Koestler (Koestler, 1967) states that before Behaviourism (which started with the American psychologist Watson’s article “Psychology as the behaviourist views it” (Watson, 1913)) it was the psychologists and logicians view that mental events have special characteristics and that these characteristics distinguished them from material events. However, the

physiologists materialist view was that “all mental events can be reduced to the operation of the ‘automatic telephone exchange’ in the brain.” (Koestler, 1967, p.202). Professor Gilbert Ryle, an Oxford Philosopher, called the mental events ‘ghost in the machine’ (Ryle, 1949). However, if we overlook this ghost, which is responsible for the actions of the body, we take the risk of turning the ghost into a malevolent one (Koestler, 1967). Among Koestler’s four pillars of unvisdom we find that all organisms are essentially automata controlled by the environment and that the only scientific method worth that name is quantitative measurement.

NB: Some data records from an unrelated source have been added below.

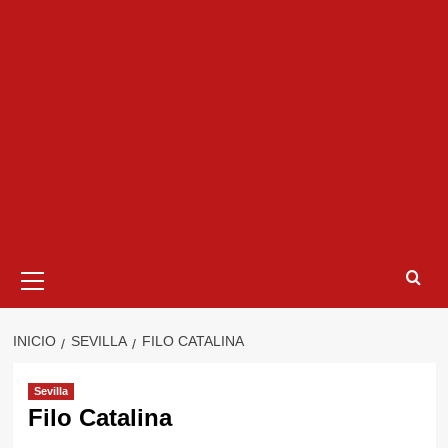
Menú
primario
INICIO
SEVILLA
FILO CATALINA
Sevilla
Filo Catalina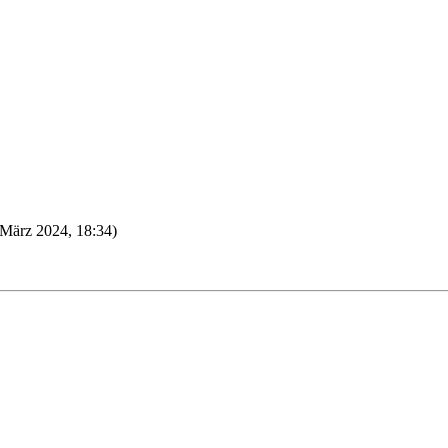
. März 2024, 18:34)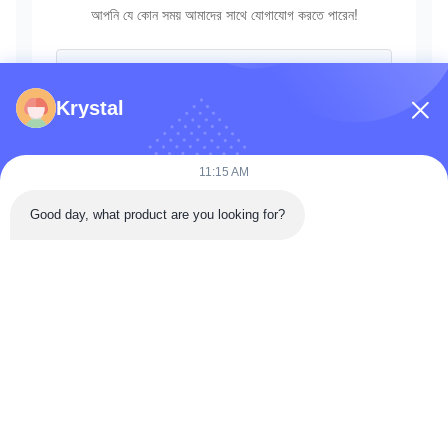
আপনি যে কোন সময় আমাদের সাথে যোগাযোগ করতে পারেন!
Krystal
11:15 AM
Good day, what product are you looking for?
পাঠান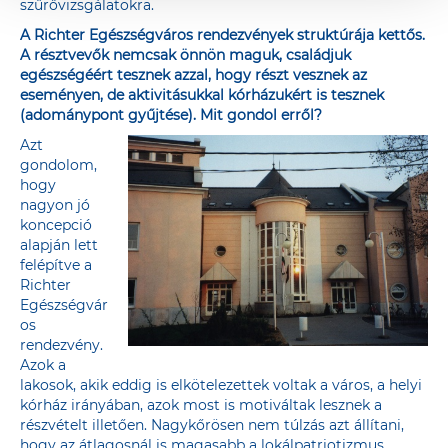
szűrővizsgálatokra.
A Richter Egészségváros rendezvények struktúrája kettős.
A résztvevők nemcsak önnön maguk, családjuk
egészségéért tesznek azzal, hogy részt vesznek az
eseményen, de aktivitásukkal kórházukért is tesznek
(adománypont gyűjtése). Mit gondol erről?
Azt
gondolom,
hogy
nagyon jó
koncepció
alapján lett
felépítve a
Richter
Egészségvár
os
rendezvény.
Azok a
lakosok, akik eddig is elkötelezettek voltak a város, a helyi
kórház irányában, azok most is motiváltak lesznek a
részvételt illetően. Nagykőrösen nem túlzás azt állítani,
hogy az átlagosnál is magasabb a lokálpatriotizmus.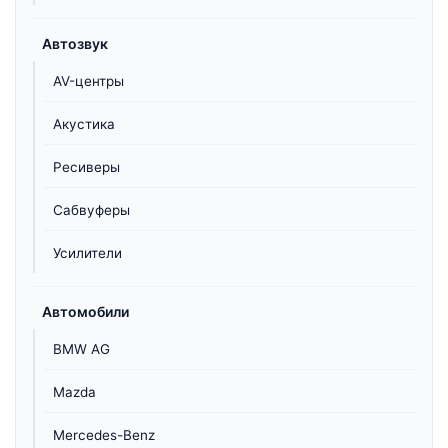
Автозвук
AV-центры
Акустика
Ресиверы
Сабвуферы
Усилители
Автомобили
BMW AG
Mazda
Mercedes-Benz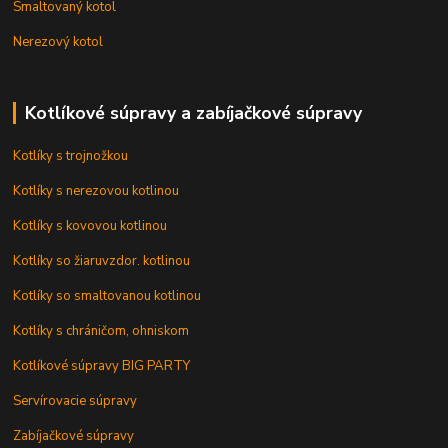
Smaltovaný kotol
Nerezový kotol
Kotlíkové súpravy a zabíjačkové súpravy
Kotlíky s trojnožkou
Kotlíky s nerezovou kotlinou
Kotlíky s kovovou kotlinou
Kotlíky so žiaruvzdor. kotlinou
Kotlíky so smaltovanou kotlinou
Kotlíky s chráničom, ohniskom
Kotlíkové súpravy BIG PARTY
Servírovacie súpravy
Zabíjačkové súpravy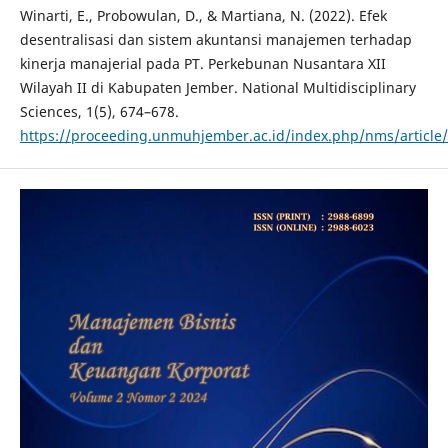
Winarti, E., Probowulan, D., & Martiana, N. (2022). Efek
desentralisasi dan sistem akuntansi manajemen terhadap
kinerja manajerial pada PT. Perkebunan Nusantara XII
Wilayah II di Kabupaten Jember. National Multidisciplinary
Sciences, 1(5), 674–678.
https://proceeding.unmuhjember.ac.id/index.php/nms/article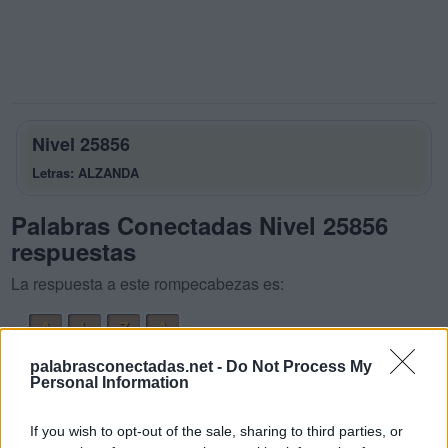
Nivel 25856
Letras: ALZANDA
Palabras Conectadas Nivel 25856
respuestas
La respuesta a este rompecabezas es:
A
L
Z
A
A
N
D
A
palabrasconectadas.net -
Do Not Process My
Personal Information
L
A
D
A
L
A
N
A
If you wish to opt-out of the sale, sharing to third parties, or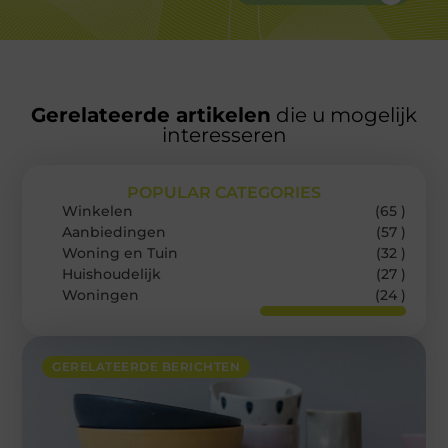
Gerelateerde artikelen
die u mogelijk
interesseren
POPULAR CATEGORIES
Winkelen
(65 )
Aanbiedingen
(57 )
Woning en Tuin
(32 )
Huishoudelijk
(27 )
Woningen
(24 )
GERELATEERDE BERICHTEN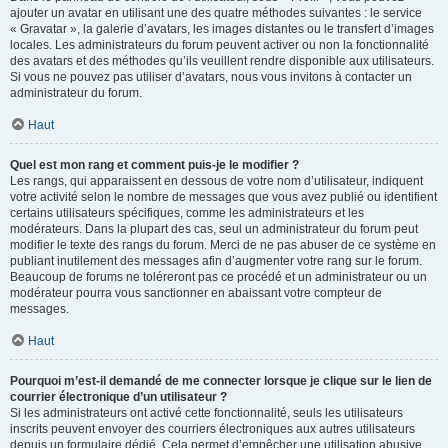
ajouter un avatar en utilisant une des quatre méthodes suivantes : le service
« Gravatar », la galerie d’avatars, les images distantes ou le transfert d’images
locales. Les administrateurs du forum peuvent activer ou non la fonctionnalité
des avatars et des méthodes qu’ils veuillent rendre disponible aux utilisateurs.
Si vous ne pouvez pas utiliser d’avatars, nous vous invitons à contacter un
administrateur du forum.
Haut
Quel est mon rang et comment puis-je le modifier ?
Les rangs, qui apparaissent en dessous de votre nom d’utilisateur, indiquent
votre activité selon le nombre de messages que vous avez publié ou identifient
certains utilisateurs spécifiques, comme les administrateurs et les
modérateurs. Dans la plupart des cas, seul un administrateur du forum peut
modifier le texte des rangs du forum. Merci de ne pas abuser de ce système en
publiant inutilement des messages afin d’augmenter votre rang sur le forum.
Beaucoup de forums ne toléreront pas ce procédé et un administrateur ou un
modérateur pourra vous sanctionner en abaissant votre compteur de
messages.
Haut
Pourquoi m’est-il demandé de me connecter lorsque je clique sur le lien de
courrier électronique d’un utilisateur ?
Si les administrateurs ont activé cette fonctionnalité, seuls les utilisateurs
inscrits peuvent envoyer des courriers électroniques aux autres utilisateurs
depuis un formulaire dédié. Cela permet d’empêcher une utilisation abusive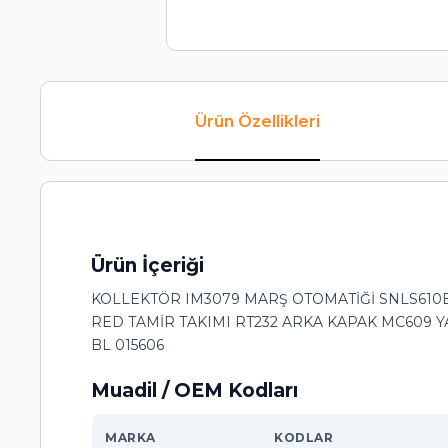
Ürün Özellikleri
Ürün İçeriği
KOLLEKTÖR IM3079 MARŞ OTOMATİĞİ SNLS610B
RED TAMİR TAKIMI RT232 ARKA KAPAK MC609 YA
BL 015606
Muadil / OEM Kodları
MARKA
KODLAR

Fritjof Capra (Capra, 1983) also discuss different paradigms, and has the following comments to the reductionist approach:

“Although Descartes’ simple mechanistic biology could not be carried very far and had to be modified considerably during the subsequent three hundred years, the belief that all aspects of living organisms can be understood by reducing them into their smallest constituents, and by studying the mechanisms through which these interact, lies at the very basis of most contemporary biological thinking. [....] Although the reductionist approach has been extremely successful in biology, culminating in the understanding of the chemical nature of genes, the basic units of heredity, and in the unravelling of the genetic code, it nevertheless has its severe limitations.” (p. 94).

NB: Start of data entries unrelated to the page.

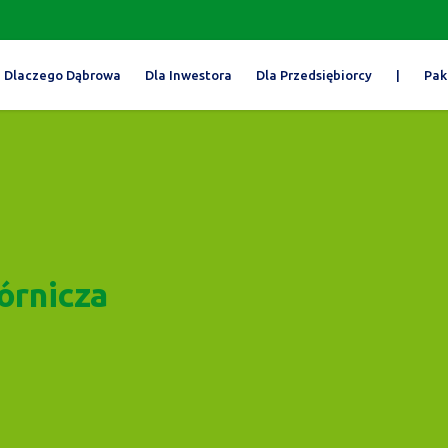
Dlaczego Dąbrowa
Dla Inwestora
Dla Przedsiębiorcy
|
Pak
órnicza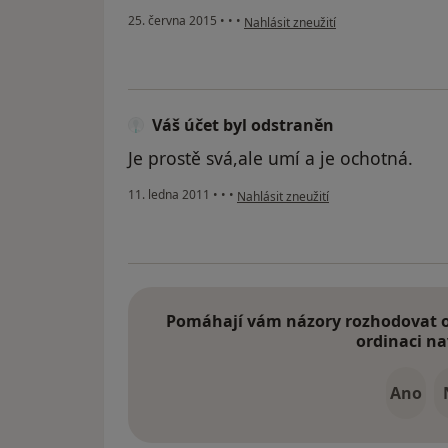
podle názoru uživatele Váš účet byl 
25. června 2015
•
•
•
Nahlásit zneužití
Váš účet byl odstraněn
Je prostě svá,ale umí a je ochotná.
podle názoru uživatele Váš účet byl o
11. ledna 2011
•
•
•
Nahlásit zneužití
Pomáhají vám názory rozhodovat o 
ordinaci na
Ano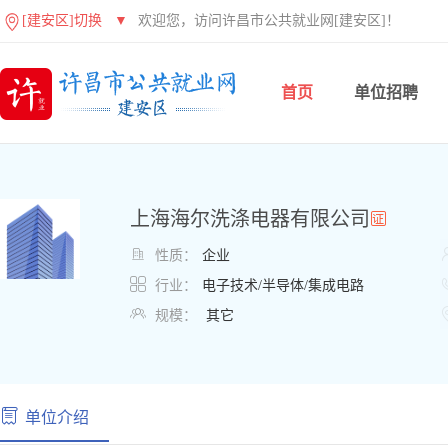
[建安区]切换
▼
欢迎您，访问许昌市公共就业网[建安区]！
首页
单位招聘
上海海尔洗涤电器有限公司

性质：
企业

行业：
电子技术/半导体/集成电路

规模：
其它
单位介绍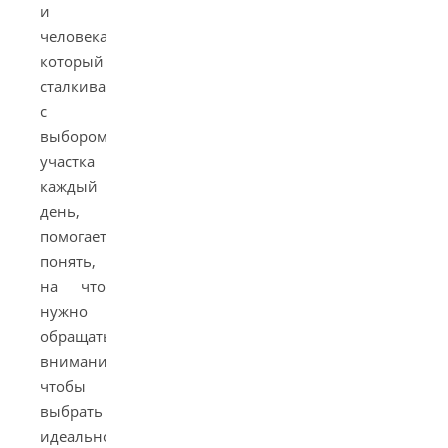
и
человека,
который
сталкивается
с
выбором
участка
каждый
день,
помогает
понять,
на что
нужно
обращать
внимание,
чтобы
выбрать
идеальное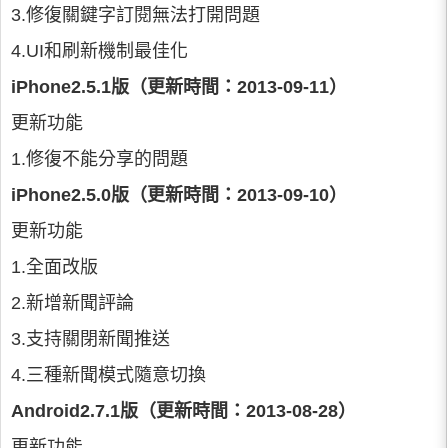
3.修復關鍵字訂閱無法打開問題
4.UI和刷新機制最佳化
iPhone2.5.1版（更新時間：2013-09-11）
更新功能
1.修復不能分享的問題
iPhone2.5.0版（更新時間：2013-09-10）
更新功能
1.全面改版
2.新增新聞評論
3.支持關閉新聞推送
4.三種新聞模式隨意切換
Android2.7.1版（更新時間：2013-08-28）
更新功能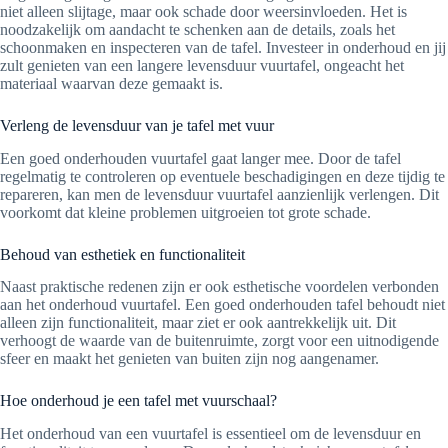
niet alleen slijtage, maar ook schade door weersinvloeden. Het is
noodzakelijk om aandacht te schenken aan de details, zoals het
schoonmaken en inspecteren van de tafel. Investeer in onderhoud en jij
zult genieten van een langere levensduur vuurtafel, ongeacht het
materiaal waarvan deze gemaakt is.
Verleng de levensduur van je tafel met vuur
Een goed onderhouden vuurtafel gaat langer mee. Door de tafel
regelmatig te controleren op eventuele beschadigingen en deze tijdig te
repareren, kan men de levensduur vuurtafel aanzienlijk verlengen. Dit
voorkomt dat kleine problemen uitgroeien tot grote schade.
Behoud van esthetiek en functionaliteit
Naast praktische redenen zijn er ook esthetische voordelen verbonden
aan het onderhoud vuurtafel. Een goed onderhouden tafel behoudt niet
alleen zijn functionaliteit, maar ziet er ook aantrekkelijk uit. Dit
verhoogt de waarde van de buitenruimte, zorgt voor een uitnodigende
sfeer en maakt het genieten van buiten zijn nog aangenamer.
Hoe onderhoud je een tafel met vuurschaal?
Het onderhoud van een vuurtafel is essentieel om de levensduur en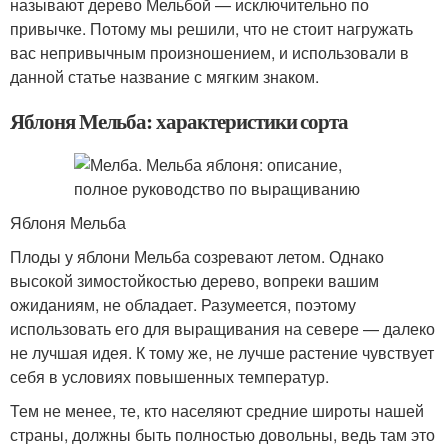
называют дерево Мельбой — исключительно по
привычке. Потому мы решили, что не стоит нагружать
вас непривычным произношением, и использовали в
данной статье название с мягким знаком.
Яблоня Мельба: характеристики сорта
Яблоня Мельба
Плоды у яблони Мельба созревают летом. Однако
высокой зимостойкостью дерево, вопреки вашим
ожиданиям, не обладает. Разумеется, поэтому
использовать его для выращивания на севере — далеко
не лучшая идея. К тому же, не лучше растение чувствует
себя в условиях повышенных температур.
Тем не менее, те, кто населяют средние широты нашей
страны, должны быть полностью довольны, ведь там это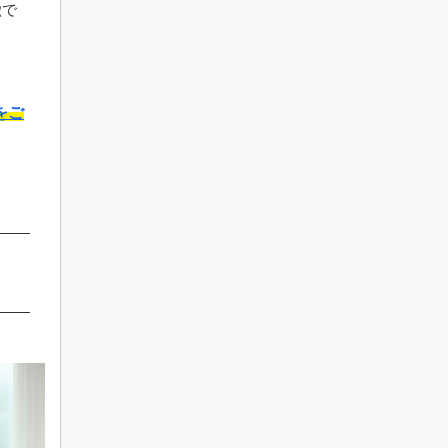
徴で
をご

The Newtonian Physics (Capra, 1983) had to make way for the new physics in the beginning of the 20th century when Albert Einstein initiated two revolutionary trends in scientific thought – theory of relativity and the beginnings to quantum theory. The new physics are related to general systems theory which, according to Capra, is based on wholes with structures arising from interactions and interdependence of their parts. Capra further (Capra, 1996) explains that Bertalanffy insisted on using biology, not physics as the basis of General Systems Theory and emphasised the crucial difference between physical and biological systems. The next section will deal with the systems worldview in more detail.